TASK OBJECTIVE> Write out the entries below exactly. End with the line that contains "particulière et donc".

##### DATA UNDER STUDY #####

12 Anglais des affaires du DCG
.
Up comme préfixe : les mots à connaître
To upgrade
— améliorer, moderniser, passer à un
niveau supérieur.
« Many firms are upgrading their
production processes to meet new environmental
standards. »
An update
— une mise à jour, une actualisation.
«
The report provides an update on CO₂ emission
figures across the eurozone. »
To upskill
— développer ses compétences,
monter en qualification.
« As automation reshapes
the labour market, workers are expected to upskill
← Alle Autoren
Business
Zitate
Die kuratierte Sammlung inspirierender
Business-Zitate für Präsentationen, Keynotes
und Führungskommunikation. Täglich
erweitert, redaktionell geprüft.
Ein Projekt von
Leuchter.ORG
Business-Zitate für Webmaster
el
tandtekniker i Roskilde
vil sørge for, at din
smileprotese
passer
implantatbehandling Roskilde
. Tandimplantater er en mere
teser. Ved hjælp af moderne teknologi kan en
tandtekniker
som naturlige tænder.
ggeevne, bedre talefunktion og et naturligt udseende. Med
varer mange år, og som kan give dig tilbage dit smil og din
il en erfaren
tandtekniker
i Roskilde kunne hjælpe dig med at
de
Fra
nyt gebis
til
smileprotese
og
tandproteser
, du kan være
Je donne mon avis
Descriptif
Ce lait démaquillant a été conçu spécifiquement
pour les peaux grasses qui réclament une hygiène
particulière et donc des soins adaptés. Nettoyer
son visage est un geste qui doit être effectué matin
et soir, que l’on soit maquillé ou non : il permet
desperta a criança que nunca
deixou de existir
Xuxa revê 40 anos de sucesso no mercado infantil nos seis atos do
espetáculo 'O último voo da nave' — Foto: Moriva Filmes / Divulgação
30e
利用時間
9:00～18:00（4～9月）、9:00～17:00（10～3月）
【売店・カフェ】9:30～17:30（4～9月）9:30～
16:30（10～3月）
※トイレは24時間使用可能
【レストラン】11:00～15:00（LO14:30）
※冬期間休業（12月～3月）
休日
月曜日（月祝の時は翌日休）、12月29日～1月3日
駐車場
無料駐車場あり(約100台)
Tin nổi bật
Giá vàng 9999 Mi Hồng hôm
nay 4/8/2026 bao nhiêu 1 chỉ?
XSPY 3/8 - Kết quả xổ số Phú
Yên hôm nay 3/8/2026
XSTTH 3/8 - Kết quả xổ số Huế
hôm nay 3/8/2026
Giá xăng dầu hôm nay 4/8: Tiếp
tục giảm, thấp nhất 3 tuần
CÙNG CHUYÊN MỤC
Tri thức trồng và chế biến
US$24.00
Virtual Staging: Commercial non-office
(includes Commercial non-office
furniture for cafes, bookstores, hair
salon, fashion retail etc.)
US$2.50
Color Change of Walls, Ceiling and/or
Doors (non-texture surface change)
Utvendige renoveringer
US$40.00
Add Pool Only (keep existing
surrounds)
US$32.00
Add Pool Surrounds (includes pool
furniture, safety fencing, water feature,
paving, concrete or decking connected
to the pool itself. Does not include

#####

WRITTEN RESPONSE>
12 Anglais des affaires du DCG
.
Up comme préfixe : les mots à connaître
To upgrade
— améliorer, moderniser, passer à un
niveau supérieur.
« Many firms are upgrading their
production processes to meet new environmental
standards. »
An update
— une mise à jour, une actualisation.
«
The report provides an update on CO₂ emission
figures across the eurozone. »
To upskill
— développer ses compétences,
monter en qualification.
« As automation reshapes
the labour market, workers are expected to upskill
← Alle Autoren
Business
Zitate
Die kuratierte Sammlung inspirierender
Business-Zitate für Präsentationen, Keynotes
und Führungskommunikation. Täglich
erweitert, redaktionell geprüft.
Ein Projekt von
Leuchter.ORG
Business-Zitate für Webmaster
el
tandtekniker i Roskilde
vil sørge for, at din
smileprotese
passer
implantatbehandling Roskilde
. Tandimplantater er en mere
teser. Ved hjælp af moderne teknologi kan en
tandtekniker
som naturlige tænder.
ggeevne, bedre talefunktion og et naturligt udseende. Med
varer mange år, og som kan give dig tilbage dit smil og din
il en erfaren
tandtekniker
i Roskilde kunne hjælpe dig med at
de
Fra
nyt gebis
til
smileprotese
og
tandproteser
, du kan være
Je donne mon avis
Descriptif
Ce lait démaquillant a été conçu spécifiquement
pour les peaux grasses qui réclament une hygiène
particulière et donc des soins adaptés. Nettoyer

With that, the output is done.